The technology is genuinely capable. The productivity gains are real but modest (10-30%, not 10x). The startup revenue is enormous but partly built on selling the promise before the reality catches up. And 95% of enterprise pilots still fail.

None of that means you should wait. It means you should start with clear expectations, defined boundaries, and a plan for when things go wrong. The boring deployments are the ones that work. The boring use cases are the ones that stick. Start there.


FAQ

What is the difference between AI and an AI Agent?

AI is the broad category. An AI Agent is a specific type of AI that perceives its environment, makes decisions, and takes autonomous actions. ChatGPT is AI. Claude Code (which reads your codebase, plans changes, writes code, runs tests, and loops until they pass) is an AI Agent. The difference is action and autonomy.

Are AI Agents safe?

Depends entirely on implementation. OpenClaw shipped with 7 critical vulnerabilities and 20% of its skill marketplace was malicious. Claude Code had a credential theft vulnerability. Perplexity Computer is being sued under the Computer Fraud and Abuse Act. Production agents need explicit boundaries, audit logging, and escalation paths. The technology isn't inherently unsafe, but deploying it without guardrails is.

How much do AI Agents cost?

All over the map. OpenClaw is free (open source). Claude Code comes with Pro ($20/month), Max 5x ($100/month), or Max 20x ($200/month). Cursor is $20/month. Perplexity Computer is $200/month plus compute credits that can spiral to $1,500+. For businesses, agent costs typically run $3,000-5,000/month at scale. The ROI math works when agents replace high-volume, repetitive workflows (Klarna saved $60 million cumulative). It fails when you're buying the concept without a clear use case.

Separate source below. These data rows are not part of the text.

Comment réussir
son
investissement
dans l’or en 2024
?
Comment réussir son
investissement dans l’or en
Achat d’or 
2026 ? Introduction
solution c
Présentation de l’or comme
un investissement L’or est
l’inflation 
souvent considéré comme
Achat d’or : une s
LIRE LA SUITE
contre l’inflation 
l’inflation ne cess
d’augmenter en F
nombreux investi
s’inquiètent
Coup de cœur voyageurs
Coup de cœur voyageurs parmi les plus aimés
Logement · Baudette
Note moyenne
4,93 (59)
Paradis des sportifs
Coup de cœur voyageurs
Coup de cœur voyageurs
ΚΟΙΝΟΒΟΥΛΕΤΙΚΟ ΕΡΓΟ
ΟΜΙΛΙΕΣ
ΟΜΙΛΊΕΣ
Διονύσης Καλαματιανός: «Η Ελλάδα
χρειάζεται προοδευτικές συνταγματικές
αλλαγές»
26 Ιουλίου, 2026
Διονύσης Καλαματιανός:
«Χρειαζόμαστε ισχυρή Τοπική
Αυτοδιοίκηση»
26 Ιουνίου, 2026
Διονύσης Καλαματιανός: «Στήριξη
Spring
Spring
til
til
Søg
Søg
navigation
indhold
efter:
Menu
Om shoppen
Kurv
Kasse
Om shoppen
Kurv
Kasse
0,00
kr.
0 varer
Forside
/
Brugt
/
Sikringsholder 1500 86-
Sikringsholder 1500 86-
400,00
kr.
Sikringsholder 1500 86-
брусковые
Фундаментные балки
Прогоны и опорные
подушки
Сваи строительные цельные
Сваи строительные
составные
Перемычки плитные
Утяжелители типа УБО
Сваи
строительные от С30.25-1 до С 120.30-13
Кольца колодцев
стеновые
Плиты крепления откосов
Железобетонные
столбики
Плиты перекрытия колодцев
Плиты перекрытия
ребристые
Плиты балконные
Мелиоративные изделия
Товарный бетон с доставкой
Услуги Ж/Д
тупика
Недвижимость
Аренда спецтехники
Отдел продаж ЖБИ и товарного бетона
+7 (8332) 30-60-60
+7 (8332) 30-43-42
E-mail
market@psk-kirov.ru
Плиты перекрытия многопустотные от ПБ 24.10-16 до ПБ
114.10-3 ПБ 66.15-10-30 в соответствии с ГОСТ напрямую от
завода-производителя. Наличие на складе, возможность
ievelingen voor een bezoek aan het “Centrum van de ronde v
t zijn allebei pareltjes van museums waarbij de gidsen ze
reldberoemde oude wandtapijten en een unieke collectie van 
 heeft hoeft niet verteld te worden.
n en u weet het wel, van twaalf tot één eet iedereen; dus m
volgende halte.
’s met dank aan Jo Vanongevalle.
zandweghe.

Will AI Agents replace developers?

They'll change what developers do, not eliminate the role. One METR study showed experienced developers were actually 19% slower with AI tools. A second METR study (March 2026) found about half of AI-generated PRs that pass automated benchmarks wouldn't be merged by real maintainers. Stack Overflow found 46% of developers don't trust AI output. What's happening: junior tasks (boilerplate, simple tests, documentation) are being automated. Senior work (architecture, judgment calls, debugging AI-generated code) is becoming more valuable. The "10x engineer" claim is marketing. The 10-30% productivity improvement is real.

Can I build my own AI Agent?

Yes. Open-source frameworks like CrewAI, LangGraph, and AgentDock Core handle the foundation. The learning curve is real (tool calling, memory management, error handling), but it's accessible if you're comfortable with Python or TypeScript. The AI Agents Book covers the architecture fundamentals. Start simple, measure everything, and don't skip the guardrails.